■ Task statement: From the material below, tally every line containing "lenses"; reply with the total only.
*** Records ***
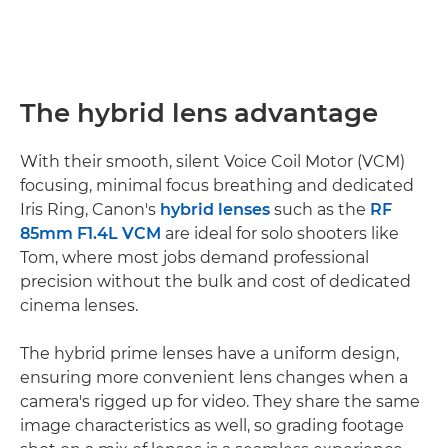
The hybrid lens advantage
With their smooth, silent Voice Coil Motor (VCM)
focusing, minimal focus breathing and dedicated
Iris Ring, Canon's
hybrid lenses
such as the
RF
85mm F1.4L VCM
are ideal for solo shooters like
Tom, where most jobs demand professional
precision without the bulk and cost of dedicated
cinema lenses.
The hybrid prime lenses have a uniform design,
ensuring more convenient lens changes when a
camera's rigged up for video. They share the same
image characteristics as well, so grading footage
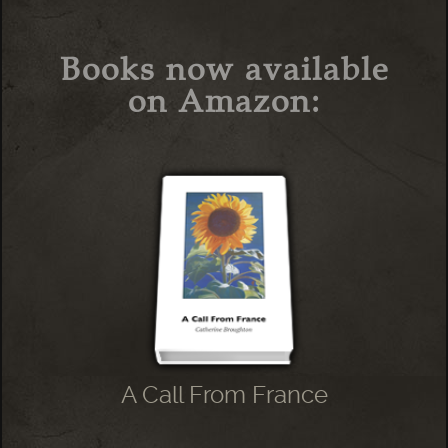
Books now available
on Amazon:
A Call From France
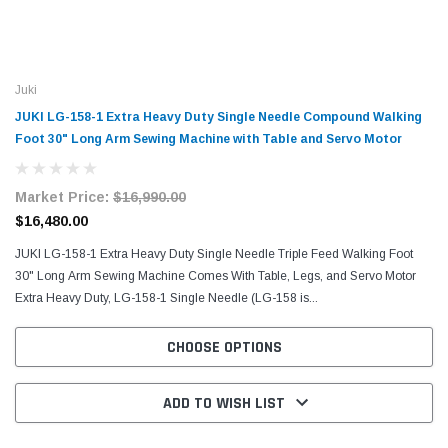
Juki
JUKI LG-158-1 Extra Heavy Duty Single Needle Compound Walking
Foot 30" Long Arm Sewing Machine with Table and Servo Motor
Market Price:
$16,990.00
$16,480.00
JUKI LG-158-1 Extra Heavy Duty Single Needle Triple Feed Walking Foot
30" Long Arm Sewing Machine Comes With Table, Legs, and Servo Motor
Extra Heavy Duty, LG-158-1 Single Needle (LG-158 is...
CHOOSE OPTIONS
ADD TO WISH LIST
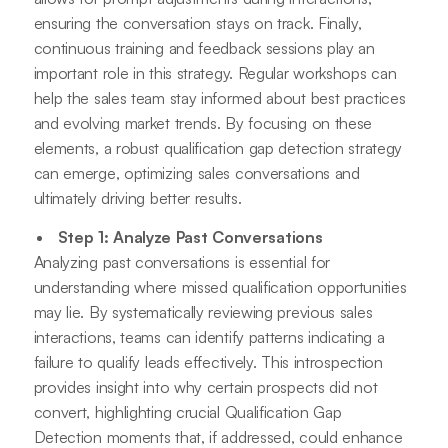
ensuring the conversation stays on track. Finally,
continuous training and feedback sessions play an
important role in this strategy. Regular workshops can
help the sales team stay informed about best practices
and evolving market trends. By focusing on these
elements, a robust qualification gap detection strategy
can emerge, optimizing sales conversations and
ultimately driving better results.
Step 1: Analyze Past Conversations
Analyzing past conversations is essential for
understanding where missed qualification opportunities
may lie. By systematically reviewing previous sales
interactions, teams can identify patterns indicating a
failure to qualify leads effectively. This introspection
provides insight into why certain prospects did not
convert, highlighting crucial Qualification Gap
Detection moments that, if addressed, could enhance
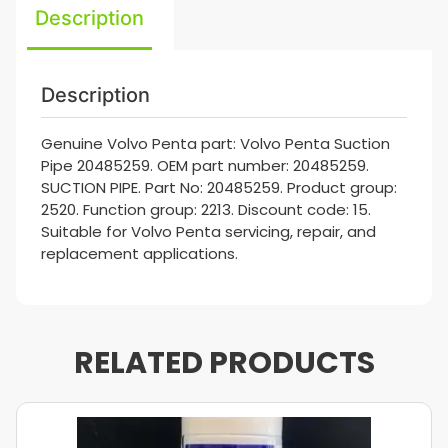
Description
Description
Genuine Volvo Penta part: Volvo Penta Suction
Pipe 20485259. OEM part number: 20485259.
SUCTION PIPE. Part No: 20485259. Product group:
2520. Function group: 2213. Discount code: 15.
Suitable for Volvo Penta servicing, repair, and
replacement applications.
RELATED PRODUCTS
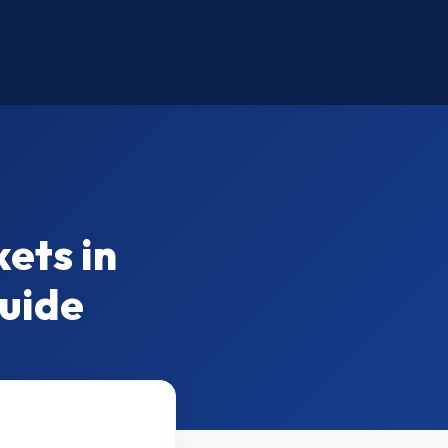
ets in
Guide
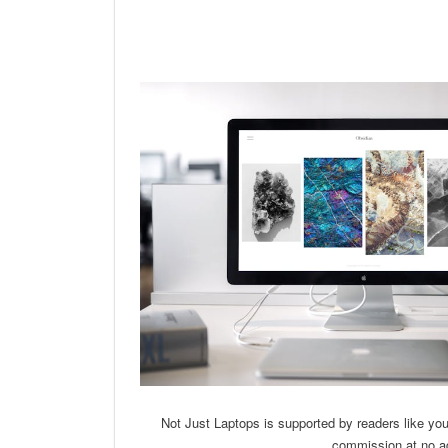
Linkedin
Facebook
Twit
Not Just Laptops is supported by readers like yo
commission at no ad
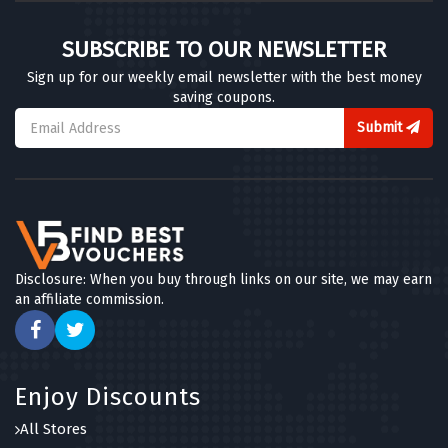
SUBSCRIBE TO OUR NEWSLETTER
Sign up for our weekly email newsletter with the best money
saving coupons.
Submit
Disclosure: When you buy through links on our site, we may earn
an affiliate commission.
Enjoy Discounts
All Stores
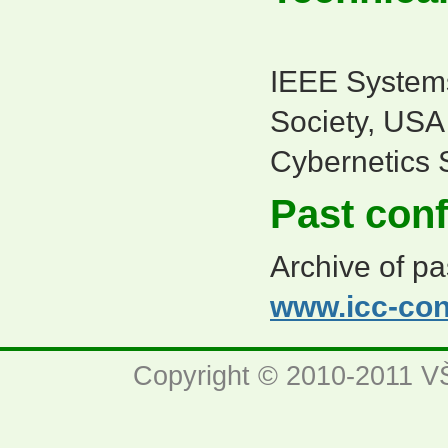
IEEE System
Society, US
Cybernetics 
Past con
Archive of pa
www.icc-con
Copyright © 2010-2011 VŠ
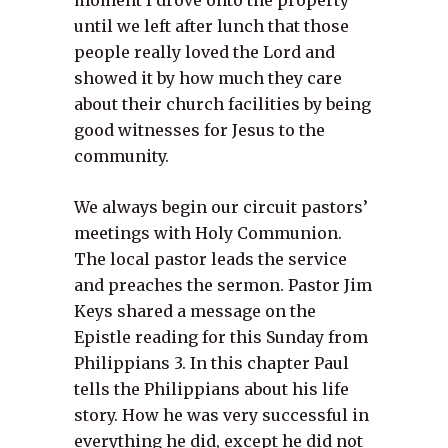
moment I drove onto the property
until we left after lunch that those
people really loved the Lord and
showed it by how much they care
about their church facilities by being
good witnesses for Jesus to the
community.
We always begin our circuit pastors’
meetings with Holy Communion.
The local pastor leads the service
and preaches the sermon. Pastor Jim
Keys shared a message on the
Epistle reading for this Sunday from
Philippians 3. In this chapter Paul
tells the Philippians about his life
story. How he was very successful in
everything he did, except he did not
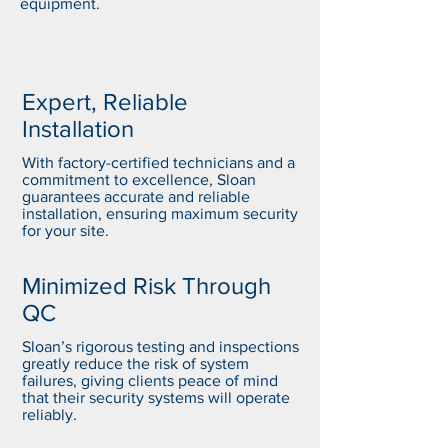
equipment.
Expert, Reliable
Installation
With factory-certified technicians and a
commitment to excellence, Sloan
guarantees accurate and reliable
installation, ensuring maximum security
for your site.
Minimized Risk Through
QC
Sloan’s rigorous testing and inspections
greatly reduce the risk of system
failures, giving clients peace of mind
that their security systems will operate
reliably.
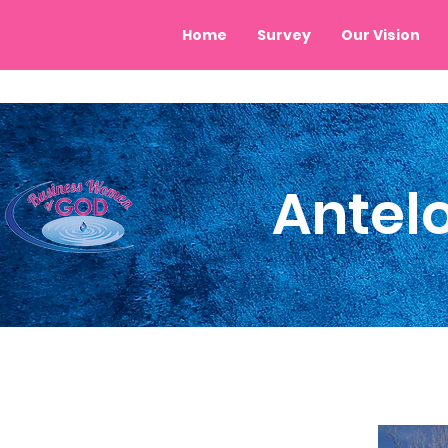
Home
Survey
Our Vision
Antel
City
*** End of Records ***
■ Completed task: 3